From Where I Sit – Operation Cleanup

Readers familiar with this space will remember a column called Doing Life’s Laundry. It covered the phenomenon of organizing and de-cluttering that’s become a cottage industry of television shows, books and magazine articles, professional organizers, and suppliers of organizational structures, containers and systems. Perhaps it’s the new pop psychology. Trying to understand why so many of us buy, collect, and hoard so darn much stuff. Why it’s so hard to tackle the mess and confront the monster called clutter. Why we spend money on things we don’t need. Why we lack the organizational systems to actually find the things we need when we need them. Why it’s easier to procrastinate than to sift through a lifetime’s worth of memories, treasures, and buying mistakes.

There’s nothing quite like a sewer backup to make the project job one. There’s no picking the timing of this most disgusting development. It happens when it happens. The insurance company has provided an adjuster and a contractor who will be doing the ripping up of flooring and assessment of drywall/paneling damage. So far they’ve supplied a 40 x 8 foot container to house our stuff during the cleanup and reconstruction. They also brought in dehumidifiers to help with the drying out process and to reduce the likelihood of mildew. The fact they sound like small airplanes and run day and night is just a bonus!

The only good thing about the timing of this fiasco is that it coincides with Hilary’s move to her very first apartment just off trendy Whyte Avenue. The vintage chrome kitchen suite I found in a Hairy Hill antique shop 4 years ago will now finally be gone. The housewares we’ve collected and grad gifts she received will now be unpacked in Hilary’s new pad.

She/we have been forced to purge. She’s parting with purses(!!!), shoes, and clothing that no longer serve her needs. I’m parting with paper.
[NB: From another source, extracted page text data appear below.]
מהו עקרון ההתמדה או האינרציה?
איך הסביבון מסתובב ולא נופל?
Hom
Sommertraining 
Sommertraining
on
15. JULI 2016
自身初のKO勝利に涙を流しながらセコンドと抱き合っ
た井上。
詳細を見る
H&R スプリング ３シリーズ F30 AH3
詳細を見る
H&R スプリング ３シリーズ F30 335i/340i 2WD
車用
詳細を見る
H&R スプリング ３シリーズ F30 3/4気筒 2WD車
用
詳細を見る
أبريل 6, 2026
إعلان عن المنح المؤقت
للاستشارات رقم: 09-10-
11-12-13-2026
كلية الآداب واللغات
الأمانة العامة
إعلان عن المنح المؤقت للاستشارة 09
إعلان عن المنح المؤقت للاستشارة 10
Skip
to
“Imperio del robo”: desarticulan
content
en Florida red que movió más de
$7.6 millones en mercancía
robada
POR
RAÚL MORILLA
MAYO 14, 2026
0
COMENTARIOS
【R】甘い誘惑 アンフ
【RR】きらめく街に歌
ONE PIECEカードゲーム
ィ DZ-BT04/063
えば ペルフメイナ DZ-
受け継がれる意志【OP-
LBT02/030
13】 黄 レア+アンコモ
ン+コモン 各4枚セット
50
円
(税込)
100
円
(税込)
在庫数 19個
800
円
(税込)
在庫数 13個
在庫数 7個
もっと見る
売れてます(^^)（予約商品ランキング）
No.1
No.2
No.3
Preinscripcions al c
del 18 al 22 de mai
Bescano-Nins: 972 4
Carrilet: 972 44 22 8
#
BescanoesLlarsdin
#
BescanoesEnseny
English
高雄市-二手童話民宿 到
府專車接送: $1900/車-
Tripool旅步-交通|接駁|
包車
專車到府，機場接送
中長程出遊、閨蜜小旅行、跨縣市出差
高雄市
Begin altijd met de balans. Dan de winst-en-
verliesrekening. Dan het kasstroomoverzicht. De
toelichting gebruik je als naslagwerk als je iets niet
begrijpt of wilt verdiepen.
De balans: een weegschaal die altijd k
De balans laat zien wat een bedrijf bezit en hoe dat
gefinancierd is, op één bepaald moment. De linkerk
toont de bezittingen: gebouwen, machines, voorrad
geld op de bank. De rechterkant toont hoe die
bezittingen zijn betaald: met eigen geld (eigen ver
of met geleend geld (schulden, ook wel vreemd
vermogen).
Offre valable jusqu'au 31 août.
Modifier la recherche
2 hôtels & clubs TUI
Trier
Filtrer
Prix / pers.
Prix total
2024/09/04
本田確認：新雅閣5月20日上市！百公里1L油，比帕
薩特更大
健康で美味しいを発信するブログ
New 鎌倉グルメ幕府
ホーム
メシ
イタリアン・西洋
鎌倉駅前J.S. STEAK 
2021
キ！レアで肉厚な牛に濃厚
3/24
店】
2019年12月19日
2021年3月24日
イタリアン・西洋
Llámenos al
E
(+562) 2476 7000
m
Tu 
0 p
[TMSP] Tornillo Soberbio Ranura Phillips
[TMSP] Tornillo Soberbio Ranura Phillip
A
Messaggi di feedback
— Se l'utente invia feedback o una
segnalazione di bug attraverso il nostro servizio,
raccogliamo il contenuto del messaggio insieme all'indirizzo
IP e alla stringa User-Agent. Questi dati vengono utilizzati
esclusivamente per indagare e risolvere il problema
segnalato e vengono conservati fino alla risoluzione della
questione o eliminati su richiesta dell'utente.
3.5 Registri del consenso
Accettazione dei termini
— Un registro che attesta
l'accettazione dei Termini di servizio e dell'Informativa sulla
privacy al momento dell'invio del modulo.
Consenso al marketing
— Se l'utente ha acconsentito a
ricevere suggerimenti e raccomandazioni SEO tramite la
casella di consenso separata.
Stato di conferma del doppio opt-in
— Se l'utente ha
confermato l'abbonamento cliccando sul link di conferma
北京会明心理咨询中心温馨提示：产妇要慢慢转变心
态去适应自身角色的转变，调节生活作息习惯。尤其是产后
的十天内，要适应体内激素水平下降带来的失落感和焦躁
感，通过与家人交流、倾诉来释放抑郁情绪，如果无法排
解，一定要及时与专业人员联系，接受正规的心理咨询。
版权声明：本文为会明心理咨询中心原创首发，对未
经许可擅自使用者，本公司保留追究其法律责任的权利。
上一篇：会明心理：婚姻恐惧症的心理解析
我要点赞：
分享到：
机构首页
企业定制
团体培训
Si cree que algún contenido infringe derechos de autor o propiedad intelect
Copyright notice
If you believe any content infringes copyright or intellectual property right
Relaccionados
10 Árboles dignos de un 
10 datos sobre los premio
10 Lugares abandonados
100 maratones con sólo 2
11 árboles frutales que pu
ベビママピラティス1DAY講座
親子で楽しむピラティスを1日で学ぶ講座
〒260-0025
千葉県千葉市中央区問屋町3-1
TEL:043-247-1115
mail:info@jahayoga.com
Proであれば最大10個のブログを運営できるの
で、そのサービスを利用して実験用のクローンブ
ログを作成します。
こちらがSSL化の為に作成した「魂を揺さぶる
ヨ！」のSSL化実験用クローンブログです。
So between drop-offs at charity shops and an upcoming garage sale we’ll be able to give the better items second life. The damaged and oh-so-bad have ended up at the landfill. What remains will be what we choose to keep–those things that make the cut based on our tastes and needs at this point in our life.

This cleanup, which is not yet complete, has been a pain in the butt. But it’s also been priceless. How else would I have stumbled across a little notebook that Greg kept in which he lists: My Family, kind of bike (BMX 500 Constrictor), my savings ($203 for Disneyland and $10 for hockey school in Bonn(i)ville, my teacher (Sarwin Sihota), an inventory of John Deere things (including among others combines, front end loader and weedeater), tapes I have, a breakdown of the 1987-88 Andrew PeeWee Aces hockey team, my favorite 20 wrestlers, favorite rock bands, good NHL forwards (Gretzky didn’t make the top 7), good defencemen, good goalies and more.

Only during Operation Cleanup do you find treasures like this. It’s worth it from where I sit.